## PASSAGE FOR REVIEW
_ _ _

The ferry slips and approaches were also designed by Arthur Brown. The slip at Benicia reached out into the strait diagonally downstream, whereas the slip at Port Costa, being further downstream from Benicia, pointed directly upstream. The distance across was about one mile, only thirteen lengths of the Solano; the designed time in transit including starting and stopping was nine minutes. The 100-foot long apron or linkspan on each slip had four sets of rails, matching the four sets on the ferry to facilitate loading and unloading, and was hinged and balanced by weights and pontoons to accommodate the nine-foot tides.

The Solano, named for the county in which Benicia sits, was built in 1879 in Oakland, California near the end of Long Wharf. She was 425 ft long and 116 ft wide and was capable of carrying on her four tracks an entire 24-car passenger train plus locomotive or a 48-car freight train and locomotive. She commenced trials on November 24, 1879 from Meigg's Wharf, with 75 selected guests, including Charles Crocker and Arthur Brown, on a trip around Alcatraz and arrived at Benicia with great fanfare, which included a military band and a twenty-six gun salute. She could travel at about 12 mph, though on the first day of her trial did not exceed 8 mph.

_ _ _

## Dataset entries

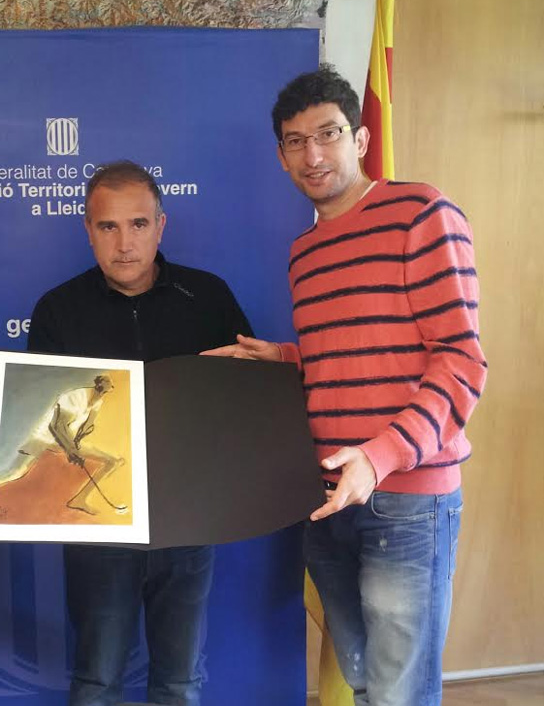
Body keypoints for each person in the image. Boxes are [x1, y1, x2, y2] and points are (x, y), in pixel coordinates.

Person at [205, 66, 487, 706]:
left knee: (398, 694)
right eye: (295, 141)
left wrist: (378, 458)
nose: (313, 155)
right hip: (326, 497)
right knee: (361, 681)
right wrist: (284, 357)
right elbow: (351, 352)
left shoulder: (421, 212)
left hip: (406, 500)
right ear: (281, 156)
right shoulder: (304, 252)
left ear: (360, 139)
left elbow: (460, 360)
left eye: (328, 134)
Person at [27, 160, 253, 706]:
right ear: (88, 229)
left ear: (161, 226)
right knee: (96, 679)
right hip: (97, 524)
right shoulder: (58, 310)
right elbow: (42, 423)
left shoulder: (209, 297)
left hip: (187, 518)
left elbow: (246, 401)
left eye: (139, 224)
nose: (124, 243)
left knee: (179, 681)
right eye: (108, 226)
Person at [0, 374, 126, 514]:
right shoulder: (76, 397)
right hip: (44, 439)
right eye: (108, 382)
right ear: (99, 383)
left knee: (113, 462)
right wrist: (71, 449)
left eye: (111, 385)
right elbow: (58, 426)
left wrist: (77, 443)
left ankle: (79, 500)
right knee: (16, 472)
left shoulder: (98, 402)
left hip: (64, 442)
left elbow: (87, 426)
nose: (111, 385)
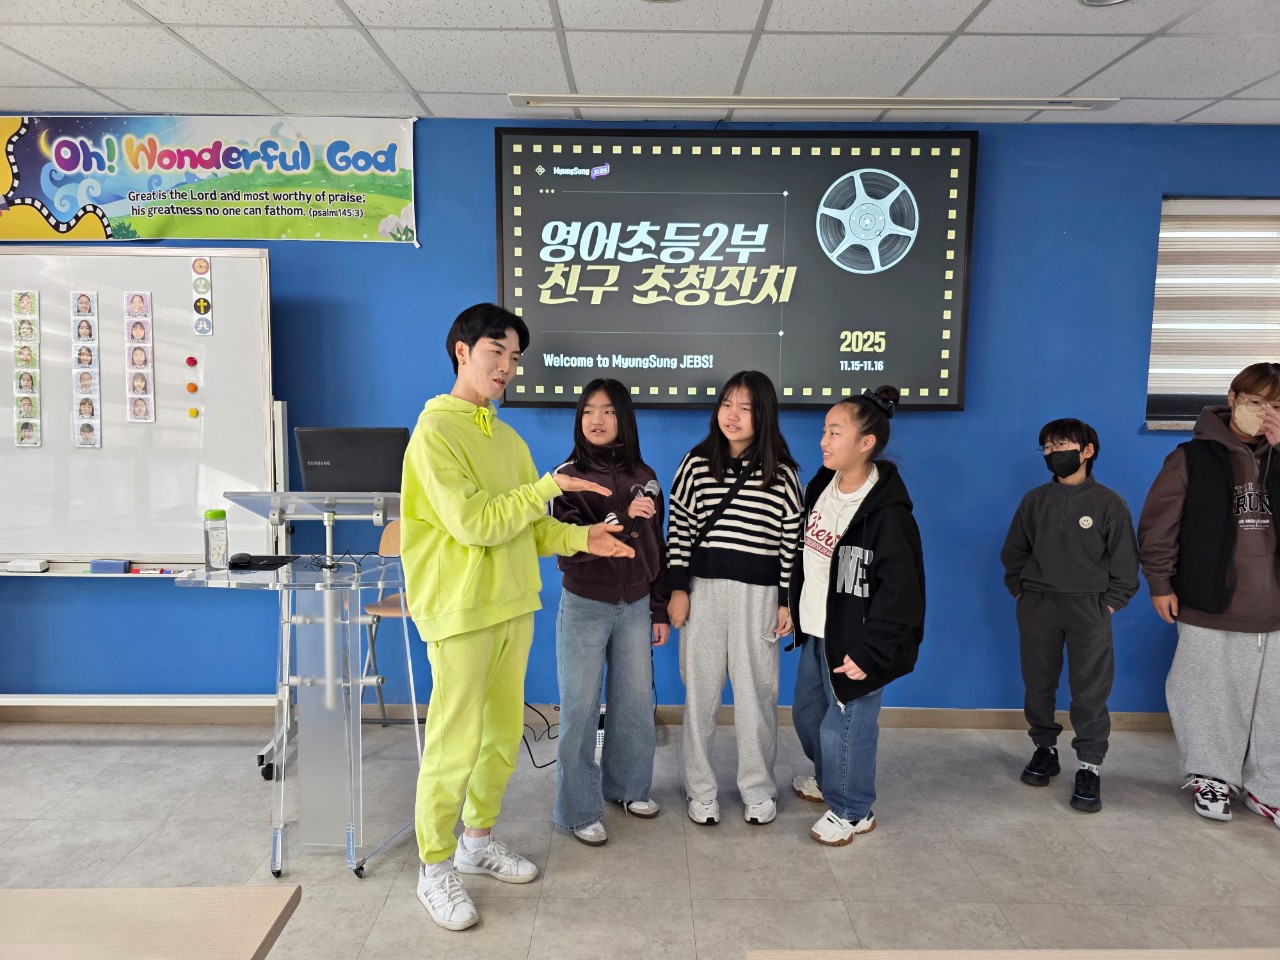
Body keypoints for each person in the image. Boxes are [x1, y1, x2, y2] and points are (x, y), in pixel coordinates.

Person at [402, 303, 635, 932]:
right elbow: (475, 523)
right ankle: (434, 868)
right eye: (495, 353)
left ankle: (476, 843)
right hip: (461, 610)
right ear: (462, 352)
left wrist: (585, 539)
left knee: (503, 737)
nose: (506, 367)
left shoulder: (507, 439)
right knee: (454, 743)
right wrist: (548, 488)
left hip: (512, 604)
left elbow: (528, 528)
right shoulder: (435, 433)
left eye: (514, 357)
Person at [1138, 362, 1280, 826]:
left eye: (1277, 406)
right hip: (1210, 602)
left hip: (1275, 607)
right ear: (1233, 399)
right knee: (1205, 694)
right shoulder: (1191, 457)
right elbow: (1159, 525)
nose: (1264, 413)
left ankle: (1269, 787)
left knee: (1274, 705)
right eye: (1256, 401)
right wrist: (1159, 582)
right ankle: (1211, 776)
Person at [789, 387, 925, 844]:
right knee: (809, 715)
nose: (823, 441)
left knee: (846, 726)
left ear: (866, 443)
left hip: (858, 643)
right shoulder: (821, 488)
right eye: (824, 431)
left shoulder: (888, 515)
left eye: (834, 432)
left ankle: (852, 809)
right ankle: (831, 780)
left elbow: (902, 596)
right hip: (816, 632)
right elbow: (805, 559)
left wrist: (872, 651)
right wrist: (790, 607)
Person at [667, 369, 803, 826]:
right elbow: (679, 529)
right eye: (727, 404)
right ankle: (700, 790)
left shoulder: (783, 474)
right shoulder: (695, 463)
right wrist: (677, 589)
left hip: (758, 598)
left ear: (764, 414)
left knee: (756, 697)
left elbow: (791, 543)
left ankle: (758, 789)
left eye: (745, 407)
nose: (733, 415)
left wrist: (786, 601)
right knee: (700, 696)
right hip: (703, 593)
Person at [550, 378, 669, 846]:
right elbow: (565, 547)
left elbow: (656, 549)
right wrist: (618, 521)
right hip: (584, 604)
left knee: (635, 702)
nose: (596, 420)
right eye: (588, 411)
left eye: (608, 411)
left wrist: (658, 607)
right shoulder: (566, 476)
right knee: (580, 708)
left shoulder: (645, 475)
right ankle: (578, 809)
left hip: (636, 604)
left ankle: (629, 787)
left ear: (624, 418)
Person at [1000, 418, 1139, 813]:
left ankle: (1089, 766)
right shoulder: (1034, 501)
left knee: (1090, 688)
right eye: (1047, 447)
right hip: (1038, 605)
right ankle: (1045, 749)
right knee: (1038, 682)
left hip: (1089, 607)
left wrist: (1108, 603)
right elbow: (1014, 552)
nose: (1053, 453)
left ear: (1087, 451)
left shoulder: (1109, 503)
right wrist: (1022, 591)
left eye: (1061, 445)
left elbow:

_ _ _

## QUESTIONS
A. According to the passage about the Solano ferry, what was the designed time in transit across the strait?
B. Return the part of the passage about the Solano ferry from "The Solano, named" to "exceed 8 mph.", copied word for word.
C. Supply the next part of the passage about the Solano ferry, picking up after its final sentence.
The data is not needed here.

## EXPECTED RESPONSES
A. Nine minutes, including starting and stopping.

B.
The Solano, named for the county in which Benicia sits, was built in 1879 in Oakland, California near the end of Long Wharf. She was 425 ft long and 116 ft wide and was capable of carrying on her four tracks an entire 24-car passenger train plus locomotive or a 48-car freight train and locomotive. She commenced trials on November 24, 1879 from Meigg's Wharf, with 75 selected guests, including Charles Crocker and Arthur Brown, on a trip around Alcatraz and arrived at Benicia with great fanfare, which included a military band and a twenty-six gun salute. She could travel at about 12 mph, though on the first day of her trial did not exceed 8 mph.

C.
She was constructed and operated by the Central Pacific Railroad to ferry entire trains (up to 48 freight cars at a time) on the Central Pacific transcontinental line to and from the San Francisco Bay Area. Once in service, the transcontinental railroad was re-routed from its original 1869 120 mi course from Sacramento to Oakland, via Altamont Pass and Niles Canyon, to the 1879 more level 92-mile course from Sacramento to Benicia and, via the Solano, to Oakland. Before her sister ship, Contra Costa, was constructed, Solano was the largest ferry ever built.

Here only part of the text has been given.